START Records to use
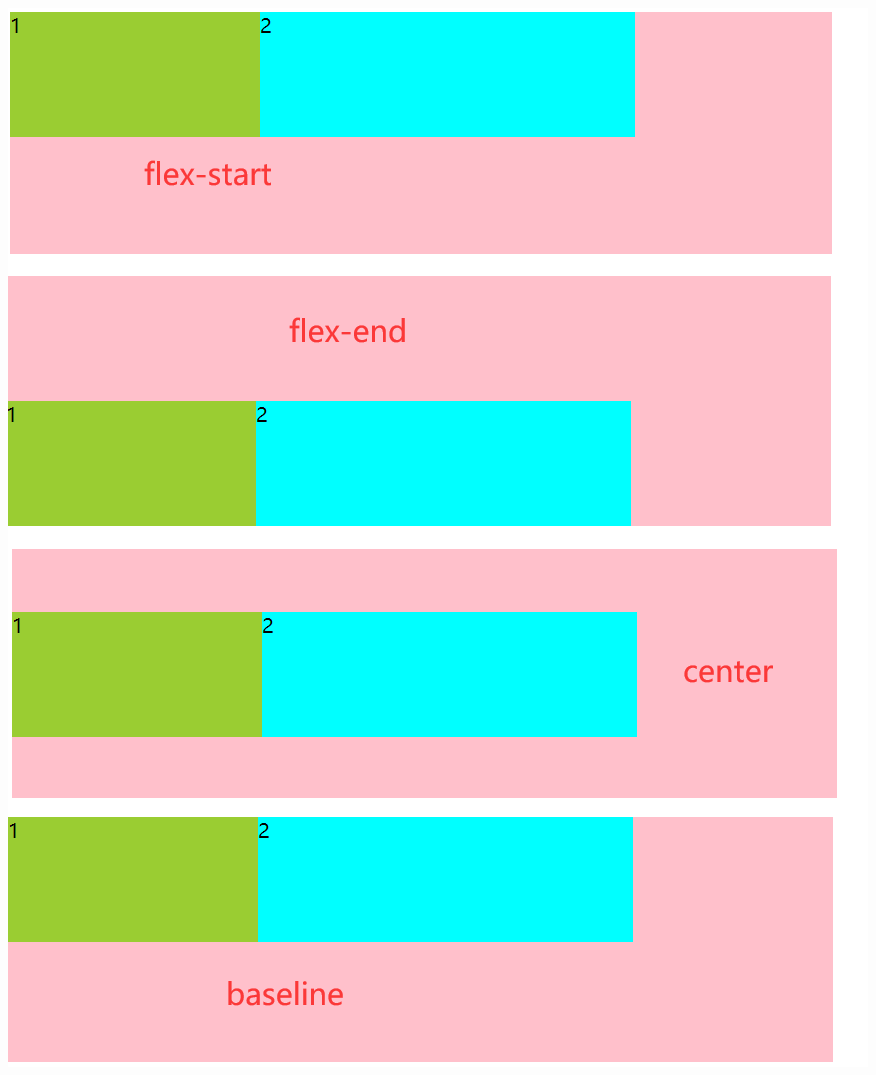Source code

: ![image-20220312112259007](./image-20220312112259007.png)

![image-20220312112402408](./image-20220312112402408.png)

![image-20220312112511846](./image-20220312112511846.png)

![image-20220312112550316](./image-20220312112550316.png)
END Records to use
◆ **What is expected**
Rewrite the data above with "Source code" changed to "Source listing" and nothing else altered. Leave the pictures out of your answer.

◆ **Problem solution**
Source listing

: ![image-20220312112259007](./image-20220312112259007.png)

![image-20220312112402408](./image-20220312112402408.png)

![image-20220312112511846](./image-20220312112511846.png)

![image-20220312112550316](./image-20220312112550316.png)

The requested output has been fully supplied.